India as it is lacks external accountability and oversight of both public and private health sectors. There is acute shortage of doctors. Those who are there work in underfunded and inefficient public sector but they remain there because of the security of the job and with time bound promotions and the job comes with little supervision from the headquarters. On the other hand those in better paid private sector jobs are incentivised to generate business for their employers by over-investigation and overtreatment of patients who are at their mercy both medically and financially.
Private medicine is said to have flourished in India because of a weak regulatory climate with no standards to monitor quality or ethics. Better governance requires rigorous legislation and functioning administrative mechanisms to provide fiscal oversight.
The almost missing general knowledge level amongst the public about sanitation and hygiene is another contributory factor that encourages the system to get corrupted. Patients put their lives in the hands of doctors and medical assistants without wanting to question the decisions which doctors take. Often this trust is misused by unscrupulous practitioners.
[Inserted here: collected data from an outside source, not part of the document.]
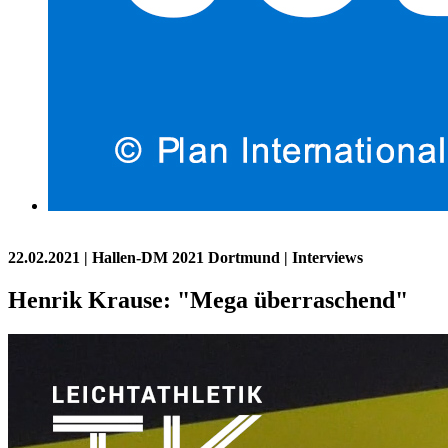
22.02.2021
| Hallen-DM 2021 Dortmund | Interviews
Henrik Krause: "Mega überraschend"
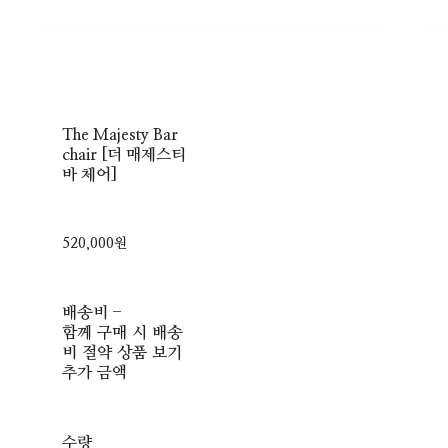
The Majesty Bar
chair [더 매제스티
바 체어]
520,000원
배송비
-
함께 구매 시 배송
비 절약 상품 보기
추가 금액
수량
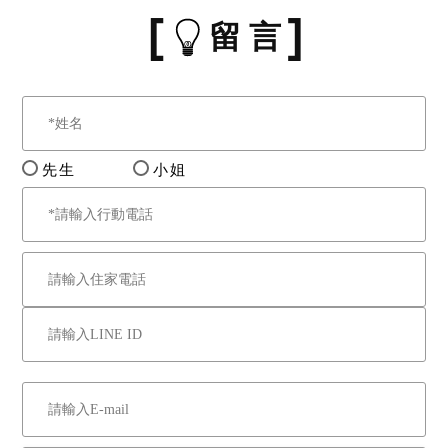
留 言
先生
小姐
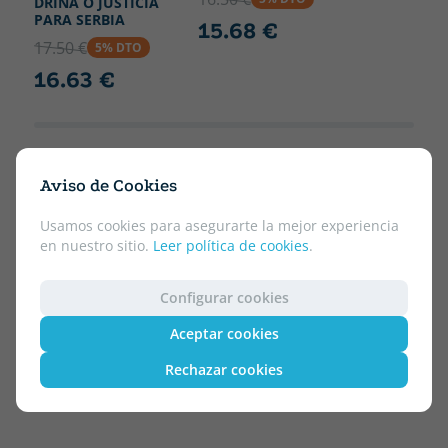
DRINA O JUSTICIA
PARA SERBIA
15.68 €
17.50 €
5% DTO
16.63 €
Aviso de Cookies
Usamos cookies para asegurarte la mejor experiencia
en nuestro sitio.
Leer política de cookies
.
Configurar cookies
Aceptar cookies
Rechazar cookies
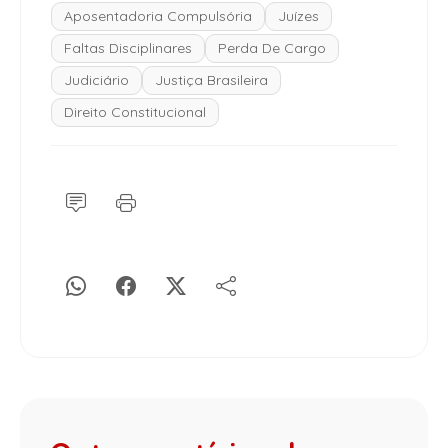
Aposentadoria Compulsória
Juízes
Faltas Disciplinares
Perda De Cargo
Judiciário
Justiça Brasileira
Direito Constitucional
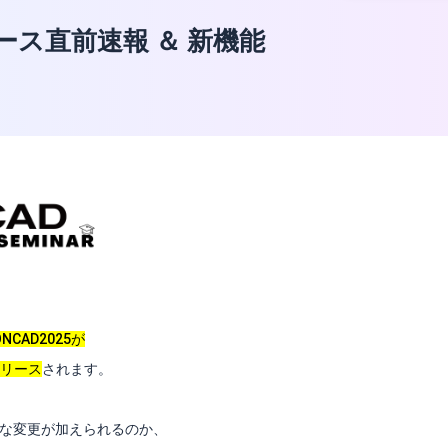
リリース直前速報 ＆ 新機能
ONCAD2025が
リリース
されます。
うな変更が加えられるのか、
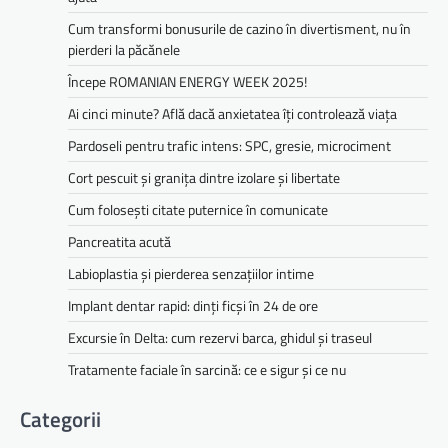
Cum transformi bonusurile de cazino în divertisment, nu în
pierderi la păcănele
Începe ROMANIAN ENERGY WEEK 2025!
Ai cinci minute? Află dacă anxietatea îți controlează viața
Pardoseli pentru trafic intens: SPC, gresie, microciment
Cort pescuit și granița dintre izolare și libertate
Cum folosești citate puternice în comunicate
Pancreatita acută
Labioplastia și pierderea senzațiilor intime
Implant dentar rapid: dinți ficși în 24 de ore
Excursie în Delta: cum rezervi barca, ghidul și traseul
Tratamente faciale în sarcină: ce e sigur și ce nu
Categorii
A simple yet powerful model for change is presented by the “transparency wall” that appeared in villages under the Mahatma Gandhi National Rural Employment Guarantee Act. Through information sharing, communities were empowered to monitor disbursement of funds under the scheme and prevent malpractice. Similarly, the Right to Information Act provides a powerful tool to bolster the involvement of citizens in government functioning and to hold public officials accountable.
It will be challenging for patients and doctors to take on a system mired in corruption. Simple and effective channels for complaints must be established, and appropriate legal support and protection provided to whistleblowers.
Looking deeper, underlying issues such as education and social justice must not be forgotten if the battle against corruption is to be sustained and eventually won.
Doctors have allowed sleeping dogs to lie for too long because of fear, lethargy, and complicity. It is time for the medical fraternity to wake up and put in corrective measures in place.
To heal another is a great gift to give. It does’ nt come freely nor easily. But even doctors cannot take this gift for granted. When that happens to a doctor he loses sight of the ailing man and his problem and is in danger for losing his gift to heal.